Garland Jones building is coming down
Eye-catcher or eyesore? Modernist building will be missed by just a few
By Richard Stradling - Staff Writer
Published: Sat, Jan. 10, 2009
RALEIGH -- The National Trust for Historic Preservation's magazine calls the Garland H. Jones Building an "eye-catching landmark." Local architects say it's one of the best examples of Modernist architecture left in downtown Raleigh.
But come February, when the five-story office building begins coming down, it's not clear that many people will miss it.
The building's owner, Wake County, expected some opposition when it proposed demolishing the 47-year-old building to make way for a $215 million justice center. But county officials say they heard from only a handful of people.
It's more than a teardown, really. Call it progress or call it tragic, it is another piece of Raleigh's history added to the landfill.
Jon Zellweger, a Raleigh architect who posted a eulogy for the Garland Jones building on the Internet last year, thinks that people will look back at pictures of the building and wonder why it was torn down.
"Fifty years ago, we were tearing down Victorians and buildings from the late 19th century that we now hold up as precious," Zellweger said in an interview. "We love what our grandparents built and hate what our parents built."
In that article, published on newraleigh.com, Zellweger goes into the significance of the building architecturally. Accompanied by photographs and floor plans, the article makes clear what we are about to do to our urban landscape.
The American Institute of Architects has identified it as one of the 88 most important 20th Century structures in Raleigh. The building has also been identified as a contributing structure in a study to designate the Fayetteville Street District as a Federal Historic District. Most remarkable is the fact that it is the last remaining example of High Modern Architecture in the downtown core. A myriad of other structures still populate the area—so much so that Raleigh resident George Smart has found no end in cataloging just the residential structures worthy of note. But after Wake County demolished its Social Services Building in 1998 it left the First Federal Building as the only well-dressed representative of that time.

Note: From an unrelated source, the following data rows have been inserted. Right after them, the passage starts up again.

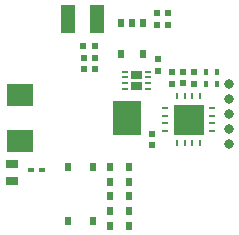
<source format=gtp>
%FSTAX44Y44*%
%MOMM*%
%SFA1B1*%

%IPPOS*%
%AMD28*
4,1,8,0.200660,0.124460,-0.200660,0.124460,-0.248920,0.076200,-0.248920,-0.076200,-0.200660,-0.124460,0.200660,-0.124460,0.248920,-0.076200,0.248920,0.076200,0.200660,0.124460,0.0*
1,1,0.100000,0.200660,0.076200*
1,1,0.100000,-0.200660,0.076200*
1,1,0.100000,-0.200660,-0.076200*
1,1,0.100000,0.200660,-0.076200*
%
%ADD13R,0.449999X0.499999*%
%ADD14R,1.149998X2.399995*%
%ADD15R,0.999998X0.749999*%
%ADD16R,0.499999X0.449999*%
%ADD17R,0.579999X0.539999*%
%ADD18R,0.539999X0.579999*%
%ADD19C,0.799998*%
%ADD20R,0.499999X0.799998*%
%ADD21O,0.599999X0.150000*%
%ADD22O,0.150000X0.599999*%
%ADD23R,2.499995X2.499995*%
%ADD24R,2.249995X1.949996*%
%ADD25R,2.399995X2.899994*%
%ADD26R,0.499999X0.799998*%
%ADD27R,0.499999X0.649999*%
G04~CAMADD=28~8~0.0~0.0~196.9~98.4~19.7~0.0~15~0.0~0.0~0.0~0.0~0~0.0~0.0~0.0~0.0~0~0.0~0.0~0.0~0.0~196.9~98.4*
%ADD28D28*%
%LNpcb1-1*%
%LPD*%
G36*
X00454239Y00481099D02*
Y00481198D01*
X00454315Y00481382*
X00454456Y00481523*
X0045464Y00481599*
X00454739*
X00462739*
X00462838*
X00463022Y00481523*
X00463163Y00481382*
X00463239Y00481198*
Y00481099*
Y00475099*
Y00474999*
X00463163Y00474816*
X00463022Y00474675*
X00462838Y00474599*
X00462739*
X00454739*
X0045464*
X00454456Y00474675*
X00454315Y00474816*
X00454239Y00474999*
Y00475099*
Y00481099*
G37*
G36*
Y00490099D02*
Y00490199D01*
X00454315Y00490382*
X00454456Y00490523*
X0045464Y00490599*
X00454739*
X00462739*
X00462838*
X00463022Y00490523*
X00463163Y00490382*
X00463239Y00490199*
Y00490099*
Y00484099*
Y00484*
X00463163Y00483816*
X00463022Y00483675*
X00462838Y00483599*
X00462739*
X00454739*
X0045464*
X00454456Y00483675*
X00454315Y00483816*
X00454239Y00484*
Y00484099*
Y00490099*
G37*
G54D13*
X00517024Y00479883D03*
Y00489383D03*
X00526575D03*
Y00479883D03*
G54D14*
X00400769Y00534228D03*
X00425269D03*
G54D15*
X00352835Y00397209D03*
Y00412209D03*
G54D16*
X0036893Y004064D03*
X0037843D03*
G54D17*
X00423488Y00511706D03*
X00413688D03*
X00423672Y00501756D03*
X00413872D03*
X00475706Y00529908D03*
X00485506D03*
X00423567Y00492099D03*
X00413767D03*
X00475706Y00539524D03*
X00485506D03*
G54D18*
X00497738Y00480026D03*
Y00489826D03*
X00476894Y00490614D03*
Y00500414D03*
X00507472Y00479883D03*
Y00489683D03*
X00471343Y00437633D03*
Y00427833D03*
X00488369Y00479883D03*
Y00489683D03*
G54D19*
X00536959Y00479979D03*
Y00467279D03*
Y00454579D03*
Y00441879D03*
Y00429179D03*
G54D20*
X00464429Y00505159D03*
X00445429D03*
Y00531159D03*
X00454929D03*
X00464429D03*
G54D21*
X00482669Y00459249D03*
Y00452749D03*
Y00446249D03*
Y00439749D03*
X00522669D03*
Y00446249D03*
Y00452749D03*
Y00459249D03*
G54D22*
X00492919Y00429499D03*
X00499419D03*
X00512419D03*
Y00469499D03*
X00505919D03*
X00499419D03*
X00492919D03*
X00505919Y00429499D03*
G54D23*
X00502669Y00449499D03*
G54D24*
X00359629Y00470599D03*
Y00431099D03*
G54D25*
X00450629Y0045085D03*
G54D26*
X00421913Y00363893D03*
Y00408893D03*
X00400413Y00363893D03*
Y00408893D03*
G54D27*
X00435939Y00396739D03*
X00452439D03*
X00435939Y00409079D03*
X00452439D03*
X00435939Y00359719D03*
X00452439D03*
X00435939Y00372059D03*
X00452439D03*
X00435939Y00384399D03*
X00452439D03*
G54D28*
X00449239Y00480099D03*
Y00485099D03*
Y00490099D03*
Y00475099D03*
X00468239D03*
Y00480099D03*
Y00485099D03*
Y00490099D03*
M02*
</source>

The writing on the wall began with the building of the county jail tower. Gotta love the way we do that around here ... putting the Art Museum next to the Polk Youth Center, for example. Eventually the whole of the area will change to the new function, just as we have always done. So it goes with the Wake County complex downtown. Seems to me we get a little shortsighted on the vision thing around here.
Thank goodness Dorton Arena was saved. Yall remember the blue/green glass era over there? And now we are proud.
Is good to have visionaries among us.